> EXTRACTED INFORMATION:

___

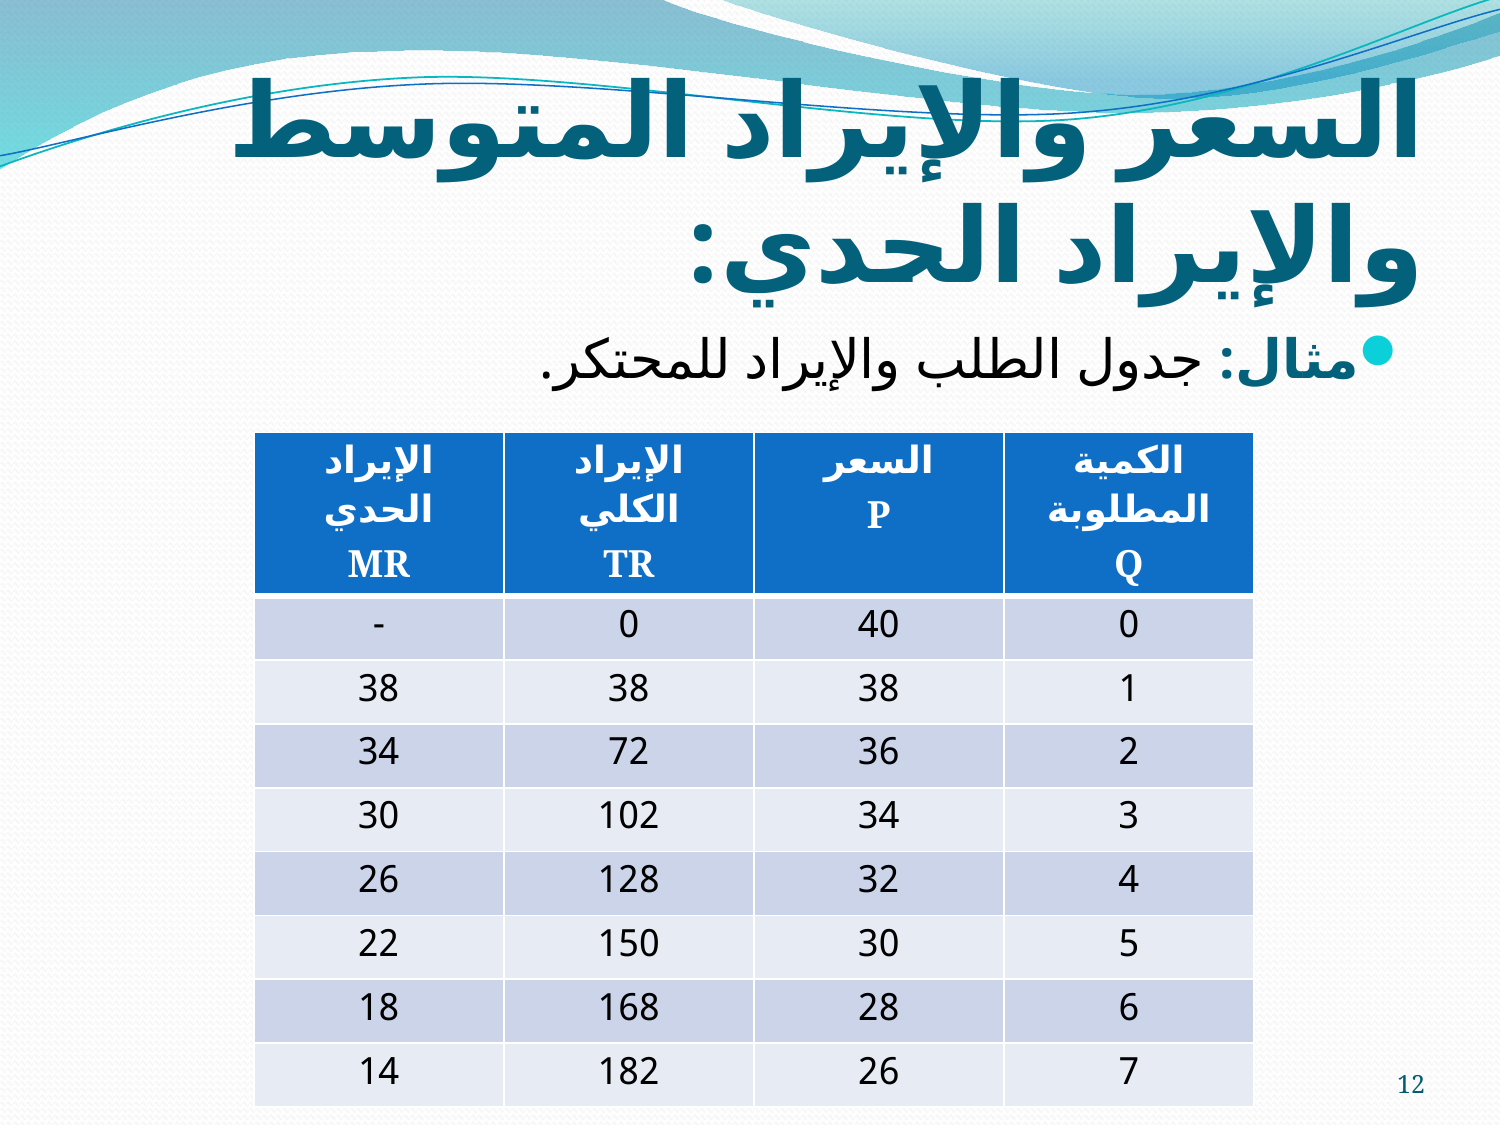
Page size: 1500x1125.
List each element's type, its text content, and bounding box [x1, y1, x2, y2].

table_cell 14 [255, 1044, 503, 1106]
table_cell 182 [505, 1044, 753, 1106]
table_cell 1 [1005, 661, 1253, 723]
table_cell 22 [255, 916, 503, 978]
table_cell 3 [1005, 789, 1253, 851]
table_cell 34 [755, 789, 1003, 851]
table_cell 26 [255, 852, 503, 915]
table_cell 168 [505, 980, 753, 1042]
table_cell 150 [505, 916, 753, 978]
table_cell 30 [255, 789, 503, 851]
table_cell 0 [1005, 599, 1253, 659]
table_cell 5 [1005, 916, 1253, 978]
title السعر والإيراد المتوسط والإيراد الحدي: [75, 115, 1425, 303]
table_cell 18 [255, 980, 503, 1042]
table_cell 40 [755, 599, 1003, 659]
table_cell 32 [755, 852, 1003, 915]
list مثال: جدول الطلب والإيراد للمحتكر. [75, 317, 1425, 1038]
table_cell 38 [755, 661, 1003, 723]
table_cell 2 [1005, 725, 1253, 787]
table_header السعر P [755, 433, 1003, 593]
table_cell 102 [505, 789, 753, 851]
table_cell 38 [255, 661, 503, 723]
table_cell 28 [755, 980, 1003, 1042]
table_cell 26 [755, 1044, 1003, 1106]
table_cell 6 [1005, 980, 1253, 1042]
table_header الإيراد الكلي TR [505, 433, 753, 593]
table_header الكمية المطلوبة Q [1005, 433, 1253, 593]
table_cell 34 [255, 725, 503, 787]
table_cell - [255, 599, 503, 659]
table_cell 7 [1005, 1044, 1253, 1106]
table_cell 36 [755, 725, 1003, 787]
table_cell 38 [505, 661, 753, 723]
table_cell 30 [755, 916, 1003, 978]
table_cell 128 [505, 852, 753, 915]
table_cell 0 [505, 599, 753, 659]
table_cell 72 [505, 725, 753, 787]
slide_number 12 [1299, 1042, 1425, 1103]
table_cell 4 [1005, 852, 1253, 915]
table_header الإيراد الحدي MR [255, 433, 503, 593]
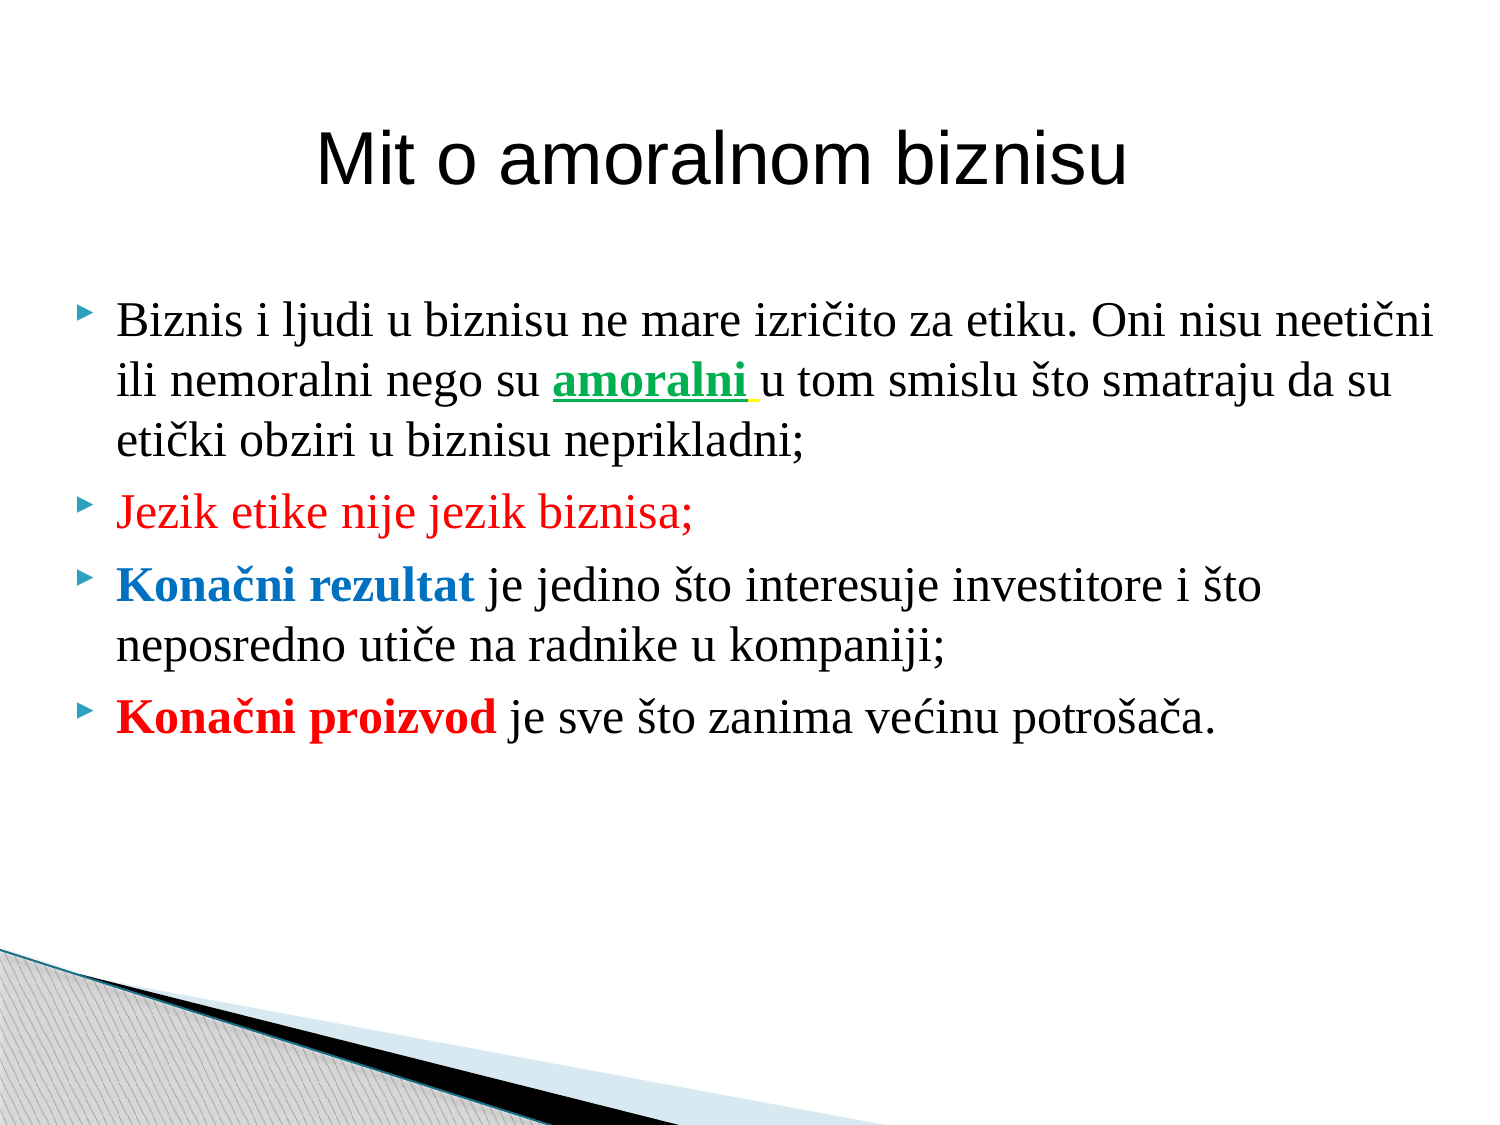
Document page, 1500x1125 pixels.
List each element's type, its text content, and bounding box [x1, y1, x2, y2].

text_box Mit o amoralnom biznisu [301, 101, 1144, 207]
list Biznis i ljudi u biznisu ne mare izričito za etiku. Oni nisu neetični ili nemoralni nego su amoralni u tom smislu što smatraju da su etički obziri u biznisu neprikladni; Jezik etike nije jezik biznisa; Konačni rezultat je jedino što interesuje investitore i što neposredno utiče na radnike u kompaniji; Konačni proizvod je sve što zanima većinu potrošača. [40, 278, 1466, 1125]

___

> WHAT IS NEEDED:
Your task is to list each line of the records with the word "الحدي".

> RESPONSE TO THE TASK:
title السعر والإيراد المتوسط والإيراد الحدي: [75, 115, 1425, 303]
table_header الإيراد الحدي MR [255, 433, 503, 593]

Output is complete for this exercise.